A sua figura e imagem foi sempre a do cientista que se encontrava ao serviço do bem, do cientista que descobriu um novo fármaco, o primeiro antibiótico, que salvou e continua a salvar milhões de vidas em cada ano que passava. Em 1945, justamente o ano em que finda a Segunda Guerra Mundial, foi atribuído a Fleming o Prémio Nobel de Medicina e Fisiologia, em conjunto com Chain e Florey. Isto é: ao descobridor da penicilina e aos cientistas que tornaram possível a sua utilização em humanos e a sua produção industrial. Contudo, a figura e a memória de Fleming sobrepoem-se à de Chain e Florey, cientistas fulcrais na problemática da penicilina e também cientistas de reputação internacional.

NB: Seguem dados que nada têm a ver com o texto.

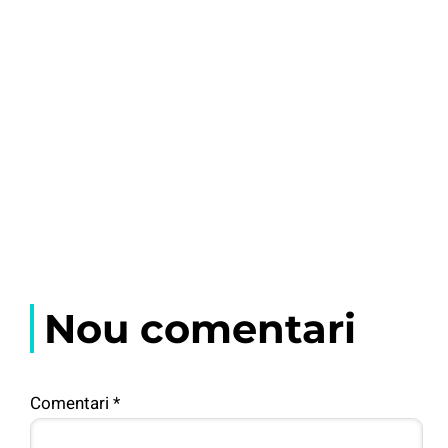
Nou comentari
Comentari
*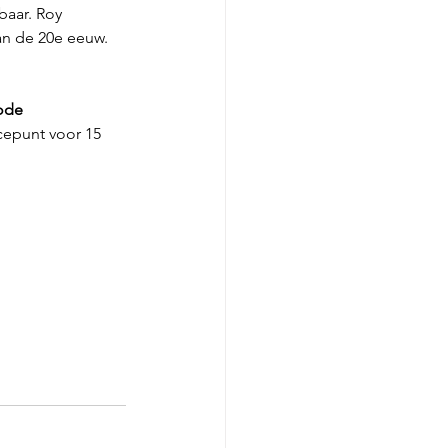
baar. Roy 
an de 20e eeuw. 
rode
cepunt voor 15 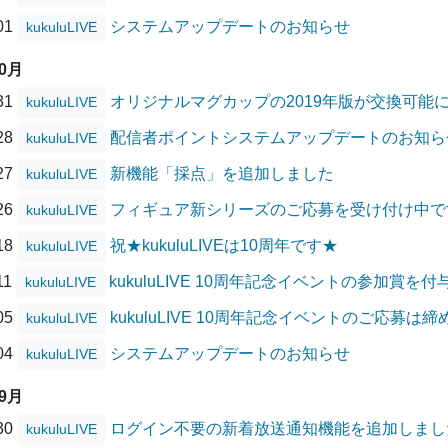
/01
システムアップデートのお知らせ
kukuluLIVE
10月
/31
オリジナルマグカップの2019年版が交換可能
kukuluLIVE
/28
配信者ポイントシステムアップデートのお知ら
kukuluLIVE
/27
新機能「採点」を追加しました
kukuluLIVE
/26
フィギュア新シリーズのご応募を受け付け中で
kukuluLIVE
/18
祝★kukuluLIVEは10周年です★
kukuluLIVE
11
kukuluLIVE 10周年記念イベントの参加賞を
kukuluLIVE
/05
kukuluLIVE 10周年記念イベントのご応募は
kukuluLIVE
/04
システムアップデートのお知らせ
kukuluLIVE
09月
/30
ログイン不要の新着放送通知機能を追加しまし
kukuluLIVE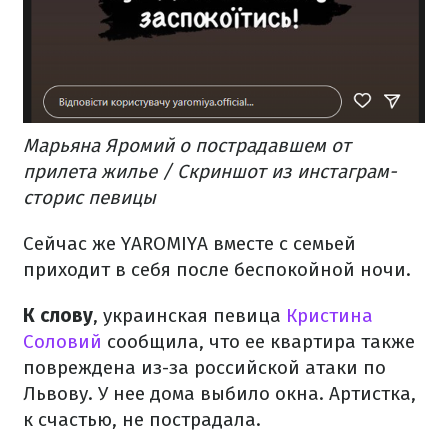
Марьяна Яромий о пострадавшем от
прилета жилье / Скриншот из инстаграм-
сторис певицы
Сейчас же YAROMIYA вместе с семьей
приходит в себя после беспокойной ночи.
К слову
, украинская певица
Кристина
Соловий
сообщила, что ее квартира также
повреждена из-за российской атаки по
Львову. У нее дома выбило окна. Артистка,
к счастью, не пострадала.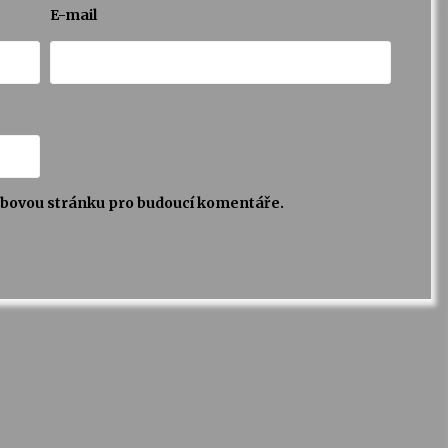
E-mail
webovou stránku pro budoucí komentáře.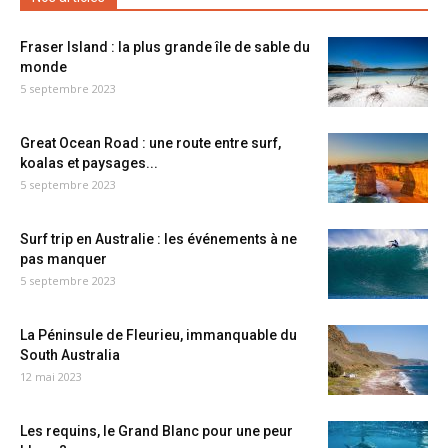
Fraser Island : la plus grande île de sable du
monde
5 septembre 2023
Great Ocean Road : une route entre surf,
koalas et paysages...
5 septembre 2023
Surf trip en Australie : les événements à ne
pas manquer
5 septembre 2023
La Péninsule de Fleurieu, immanquable du
South Australia
12 mai 2023
Les requins, le Grand Blanc pour une peur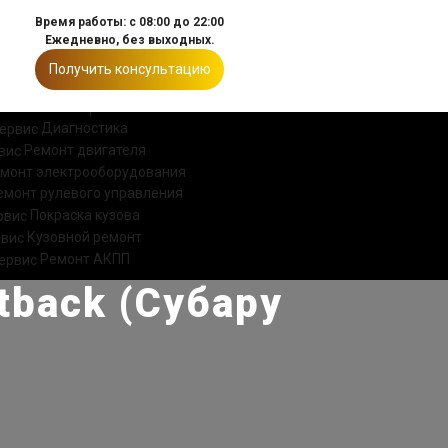
Время работы: с 08:00 до 22:00
Ежедневно, без выходных.
Получить консультацию
ИИ
КОНТАКТЫ
Диагностика
Ремонт двигателя
монт электрооборудования
емонт рулевого управления
Покраска кузова
Кузовной ремонт
Ремонт АКПП
tback (Субару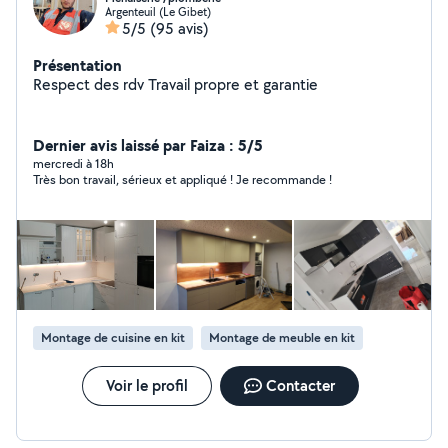
Argenteuil (Le Gibet)
5/5
(95 avis)
Présentation
Respect des rdv Travail propre et garantie
Dernier avis laissé par Faiza : 5/5
mercredi à 18h
Très bon travail, sérieux et appliqué ! Je recommande !
Montage de cuisine en kit
Montage de meuble en kit
Voir le profil
Contacter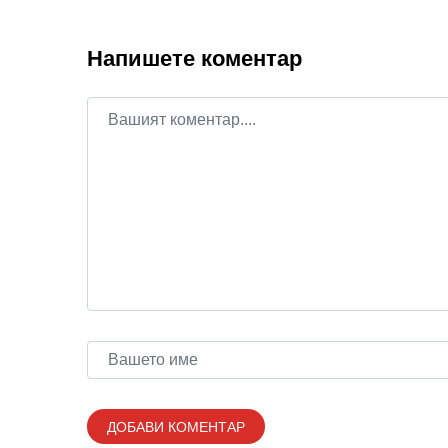
Напишете коментар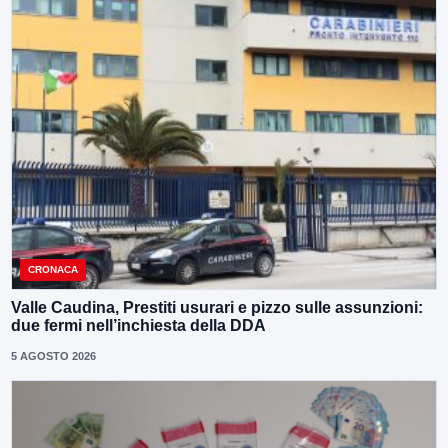
CRONACA
Valle Caudina, Prestiti usurari e pizzo sulle assunzioni:
due fermi nell’inchiesta della DDA
5 AGOSTO 2026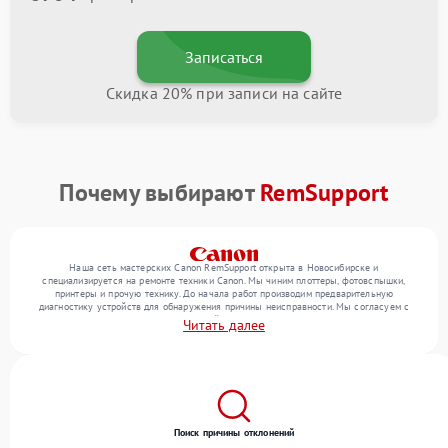
Записаться
Скидка 20% при записи на сайте
Почему выбирают
RemSupport
Наша сеть мастерских Canon RemSupport открыта в Новосибирске и
специализируется на ремонте техники Canon. Мы чиним плоттеры, фотовспышки,
принтеры и прочую технику. До начала работ производим предварительную
диагностику устройств для обнаружения причины неисправности. Мы согласуем с
клиентом состав необходимых операций и их стоимость, затем реализуем ремонт с
Читать далее
заменой деталей по необходимости. После работ проверяем качество оказанных
услуг итоговым тестированием всех режимов техники.
Поиск причины отклонений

A construção da sua imagem e o seu reflexo junto do público apagaram o trabalho, também notável, de Chain e Florey que devem ser, muito justamente lembrados e biografados. Em 1946 Fleming passou a assumir a liderança do Departamento de Inoculação do Hospital de St. Mary. Em 1949 faleceu a esposa de Fleming e em 1953 Fleming casou novamente com uma colaboradora que recebeu no seu laboratório, Amália Voureka, de origem grega, membro activo da resistência aos nazis no decurso da Segunda Guerra Mundial. A 11 de Março de 1955 faleceu vítima de ataque cardiaco, deixando para trás uma vida recheada de actividade científica, reconhecida a título individual e institucional através das inúmeras distinções que lhe foram atribuídas e cujo ponto mais alto foi atingido com o Prémio Nobel de Medicina e Fisiologia, em 1945, justamente no ano em que a Segunda Guerra Mundial terminava. E esta relação foi feita insistentemente na imprensa: alguns homens investiam no mundo bélico, mas Fleming investiu em algo (a penicilina) que não provoca a morte, antes, salvava vidas, isto é, era uma outra arma, uma

arma que não servia para matar vidas humanas, servia antes para destruir microorganismos, tratar a doença e restabelecer a saúde humana. A recepção da penicilina em Portugal Em Portugal, tal como acontecia noutros países, a penicilina foi recebida na segunda metade dos anos quarenta e reconhecida como um fármaco de enorme utilidade no combate a variadas infecções. Tanto em revistas científicas médicas e farmacêuticas, como na literatura de divulgação, a penicilina era insistentemente referida, sublinhandose, também, as prudências, limitações e consequências de uma deficiente utilização do antibiótico. Para além dos estudos médicos sobre o fármaco, sobretudo estudos clínicos, foram publicados alguns (não muitos) estudos de natureza farmacêutica que tinham a ver com as propriedades da penicilina, sua caracterização e com a problemática tecnológica farmacêutica. Alguns professores de farmácia, logo nos anos 40, divulgaram a penicilina em Portugal e realizaram investigações sobre o valor do fármaco. Foi o caso de Raúl de Carvalho, L. Silva Carvalho e Maria Serpa dos Santos, entre outros. Vários médicos divulgaram, também, nos anos 40 a penicilina em Portugal. Foi o caso de Pimentel Barata e José Garrett. A publicidade aos medicamentos contendo penicilina e derivados era, também, uma constante um muitas publicações periódicas. Também era objecto de discussão e interesse a questão da importação do produto e condições da sua comercialização em Portugal, sendo de sublinhar neste ponto o papel de relevo que a Cruz Vermelha Portuguesa teve no início da recepção da penicilina em Portugal. No Museu da Farmácia, em Lisboa, encontra-se exposta uma caixa de Petri do tempo e do próprio Fleming onde é possível ver a penicilina tal como o cientista a viu. Trata-se de

uma peça de enorme valor, tanto científico como simbólico, para a história da farmácia e da medicina. Recomendamos, por isso, a sua visita.